[Data entries]
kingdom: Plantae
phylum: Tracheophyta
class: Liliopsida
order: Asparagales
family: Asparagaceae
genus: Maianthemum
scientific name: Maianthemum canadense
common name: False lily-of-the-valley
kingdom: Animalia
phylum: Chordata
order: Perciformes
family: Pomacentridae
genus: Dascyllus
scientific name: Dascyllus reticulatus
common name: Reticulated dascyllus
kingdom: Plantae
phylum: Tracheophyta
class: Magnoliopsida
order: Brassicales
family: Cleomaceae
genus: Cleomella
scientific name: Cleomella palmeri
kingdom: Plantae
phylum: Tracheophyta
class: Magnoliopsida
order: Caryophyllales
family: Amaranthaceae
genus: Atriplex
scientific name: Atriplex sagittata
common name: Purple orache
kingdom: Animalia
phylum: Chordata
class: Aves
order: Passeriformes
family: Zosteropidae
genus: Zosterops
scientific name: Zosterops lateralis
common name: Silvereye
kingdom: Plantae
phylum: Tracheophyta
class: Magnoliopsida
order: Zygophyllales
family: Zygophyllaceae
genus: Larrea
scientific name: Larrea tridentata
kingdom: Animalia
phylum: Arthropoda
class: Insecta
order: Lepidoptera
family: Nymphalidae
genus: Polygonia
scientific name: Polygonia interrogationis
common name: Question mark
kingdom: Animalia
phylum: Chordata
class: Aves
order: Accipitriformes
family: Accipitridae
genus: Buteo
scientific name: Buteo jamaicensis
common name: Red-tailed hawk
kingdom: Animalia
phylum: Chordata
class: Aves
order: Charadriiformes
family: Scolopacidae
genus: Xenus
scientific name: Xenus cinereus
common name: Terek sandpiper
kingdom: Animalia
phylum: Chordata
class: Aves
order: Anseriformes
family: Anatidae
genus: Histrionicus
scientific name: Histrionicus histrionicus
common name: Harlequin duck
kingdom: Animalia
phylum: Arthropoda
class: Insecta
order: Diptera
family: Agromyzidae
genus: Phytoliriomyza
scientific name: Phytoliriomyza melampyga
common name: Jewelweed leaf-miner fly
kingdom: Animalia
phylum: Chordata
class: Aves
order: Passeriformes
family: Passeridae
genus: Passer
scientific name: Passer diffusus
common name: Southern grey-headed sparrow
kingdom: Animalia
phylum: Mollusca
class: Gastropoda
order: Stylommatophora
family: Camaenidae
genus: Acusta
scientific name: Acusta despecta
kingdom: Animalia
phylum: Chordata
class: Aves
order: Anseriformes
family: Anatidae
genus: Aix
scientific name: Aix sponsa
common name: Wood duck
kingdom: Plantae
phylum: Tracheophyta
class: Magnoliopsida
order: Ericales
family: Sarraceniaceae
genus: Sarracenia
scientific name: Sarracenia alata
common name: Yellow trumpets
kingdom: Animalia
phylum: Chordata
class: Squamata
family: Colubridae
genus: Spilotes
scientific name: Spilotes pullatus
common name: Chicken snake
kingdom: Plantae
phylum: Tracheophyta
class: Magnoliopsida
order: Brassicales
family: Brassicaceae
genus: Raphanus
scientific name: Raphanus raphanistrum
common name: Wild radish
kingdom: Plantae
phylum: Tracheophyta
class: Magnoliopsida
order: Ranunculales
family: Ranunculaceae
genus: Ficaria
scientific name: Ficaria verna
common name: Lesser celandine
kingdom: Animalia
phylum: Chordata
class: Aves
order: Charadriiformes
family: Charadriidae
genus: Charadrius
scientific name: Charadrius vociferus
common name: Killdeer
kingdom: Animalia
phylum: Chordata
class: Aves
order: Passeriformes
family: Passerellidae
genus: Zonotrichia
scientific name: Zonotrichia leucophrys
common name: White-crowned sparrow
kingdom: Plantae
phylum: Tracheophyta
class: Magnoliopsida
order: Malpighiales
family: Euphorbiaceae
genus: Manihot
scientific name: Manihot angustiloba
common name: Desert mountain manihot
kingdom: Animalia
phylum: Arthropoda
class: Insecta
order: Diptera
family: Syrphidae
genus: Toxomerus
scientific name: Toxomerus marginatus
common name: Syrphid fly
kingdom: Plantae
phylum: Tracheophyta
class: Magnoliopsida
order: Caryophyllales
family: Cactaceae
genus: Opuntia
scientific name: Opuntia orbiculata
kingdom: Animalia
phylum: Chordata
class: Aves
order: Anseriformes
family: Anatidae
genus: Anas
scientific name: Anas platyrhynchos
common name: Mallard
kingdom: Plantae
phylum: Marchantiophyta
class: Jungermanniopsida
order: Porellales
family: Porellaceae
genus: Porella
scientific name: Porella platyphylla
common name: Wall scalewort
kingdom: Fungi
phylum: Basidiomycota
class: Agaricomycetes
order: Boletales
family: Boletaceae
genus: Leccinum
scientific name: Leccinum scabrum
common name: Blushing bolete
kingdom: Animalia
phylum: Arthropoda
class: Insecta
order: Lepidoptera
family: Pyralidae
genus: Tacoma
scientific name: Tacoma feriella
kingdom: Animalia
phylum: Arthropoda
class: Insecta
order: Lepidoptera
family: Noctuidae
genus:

• **Written instruction**:
Rewrite all the lines of the material, putting "vernacular name" wherever "common name" appears and leaving every other character as it is.

• **Full response**:
kingdom: Plantae
phylum: Tracheophyta
class: Liliopsida
order: Asparagales
family: Asparagaceae
genus: Maianthemum
scientific name: Maianthemum canadense
vernacular name: False lily-of-the-valley
kingdom: Animalia
phylum: Chordata
order: Perciformes
family: Pomacentridae
genus: Dascyllus
scientific name: Dascyllus reticulatus
vernacular name: Reticulated dascyllus
kingdom: Plantae
phylum: Tracheophyta
class: Magnoliopsida
order: Brassicales
family: Cleomaceae
genus: Cleomella
scientific name: Cleomella palmeri
kingdom: Plantae
phylum: Tracheophyta
class: Magnoliopsida
order: Caryophyllales
family: Amaranthaceae
genus: Atriplex
scientific name: Atriplex sagittata
vernacular name: Purple orache
kingdom: Animalia
phylum: Chordata
class: Aves
order: Passeriformes
family: Zosteropidae
genus: Zosterops
scientific name: Zosterops lateralis
vernacular name: Silvereye
kingdom: Plantae
phylum: Tracheophyta
class: Magnoliopsida
order: Zygophyllales
family: Zygophyllaceae
genus: Larrea
scientific name: Larrea tridentata
kingdom: Animalia
phylum: Arthropoda
class: Insecta
order: Lepidoptera
family: Nymphalidae
genus: Polygonia
scientific name: Polygonia interrogationis
vernacular name: Question mark
kingdom: Animalia
phylum: Chordata
class: Aves
order: Accipitriformes
family: Accipitridae
genus: Buteo
scientific name: Buteo jamaicensis
vernacular name: Red-tailed hawk
kingdom: Animalia
phylum: Chordata
class: Aves
order: Charadriiformes
family: Scolopacidae
genus: Xenus
scientific name: Xenus cinereus
vernacular name: Terek sandpiper
kingdom: Animalia
phylum: Chordata
class: Aves
order: Anseriformes
family: Anatidae
genus: Histrionicus
scientific name: Histrionicus histrionicus
vernacular name: Harlequin duck
kingdom: Animalia
phylum: Arthropoda
class: Insecta
order: Diptera
family: Agromyzidae
genus: Phytoliriomyza
scientific name: Phytoliriomyza melampyga
vernacular name: Jewelweed leaf-miner fly
kingdom: Animalia
phylum: Chordata
class: Aves
order: Passeriformes
family: Passeridae
genus: Passer
scientific name: Passer diffusus
vernacular name: Southern grey-headed sparrow
kingdom: Animalia
phylum: Mollusca
class: Gastropoda
order: Stylommatophora
family: Camaenidae
genus: Acusta
scientific name: Acusta despecta
kingdom: Animalia
phylum: Chordata
class: Aves
order: Anseriformes
family: Anatidae
genus: Aix
scientific name: Aix sponsa
vernacular name: Wood duck
kingdom: Plantae
phylum: Tracheophyta
class: Magnoliopsida
order: Ericales
family: Sarraceniaceae
genus: Sarracenia
scientific name: Sarracenia alata
vernacular name: Yellow trumpets
kingdom: Animalia
phylum: Chordata
class: Squamata
family: Colubridae
genus: Spilotes
scientific name: Spilotes pullatus
vernacular name: Chicken snake
kingdom: Plantae
phylum: Tracheophyta
class: Magnoliopsida
order: Brassicales
family: Brassicaceae
genus: Raphanus
scientific name: Raphanus raphanistrum
vernacular name: Wild radish
kingdom: Plantae
phylum: Tracheophyta
class: Magnoliopsida
order: Ranunculales
family: Ranunculaceae
genus: Ficaria
scientific name: Ficaria verna
vernacular name: Lesser celandine
kingdom: Animalia
phylum: Chordata
class: Aves
order: Charadriiformes
family: Charadriidae
genus: Charadrius
scientific name: Charadrius vociferus
vernacular name: Killdeer
kingdom: Animalia
phylum: Chordata
class: Aves
order: Passeriformes
family: Passerellidae
genus: Zonotrichia
scientific name: Zonotrichia leucophrys
vernacular name: White-crowned sparrow
kingdom: Plantae
phylum: Tracheophyta
class: Magnoliopsida
order: Malpighiales
family: Euphorbiaceae
genus: Manihot
scientific name: Manihot angustiloba
vernacular name: Desert mountain manihot
kingdom: Animalia
phylum: Arthropoda
class: Insecta
order: Diptera
family: Syrphidae
genus: Toxomerus
scientific name: Toxomerus marginatus
vernacular name: Syrphid fly
kingdom: Plantae
phylum: Tracheophyta
class: Magnoliopsida
order: Caryophyllales
family: Cactaceae
genus: Opuntia
scientific name: Opuntia orbiculata
kingdom: Animalia
phylum: Chordata
class: Aves
order: Anseriformes
family: Anatidae
genus: Anas
scientific name: Anas platyrhynchos
vernacular name: Mallard
kingdom: Plantae
phylum: Marchantiophyta
class: Jungermanniopsida
order: Porellales
family: Porellaceae
genus: Porella
scientific name: Porella platyphylla
vernacular name: Wall scalewort
kingdom: Fungi
phylum: Basidiomycota
class: Agaricomycetes
order: Boletales
family: Boletaceae
genus: Leccinum
scientific name: Leccinum scabrum
vernacular name: Blushing bolete
kingdom: Animalia
phylum: Arthropoda
class: Insecta
order: Lepidoptera
family: Pyralidae
genus: Tacoma
scientific name: Tacoma feriella
kingdom: Animalia
phylum: Arthropoda
class: Insecta
order: Lepidoptera
family: Noctuidae
genus:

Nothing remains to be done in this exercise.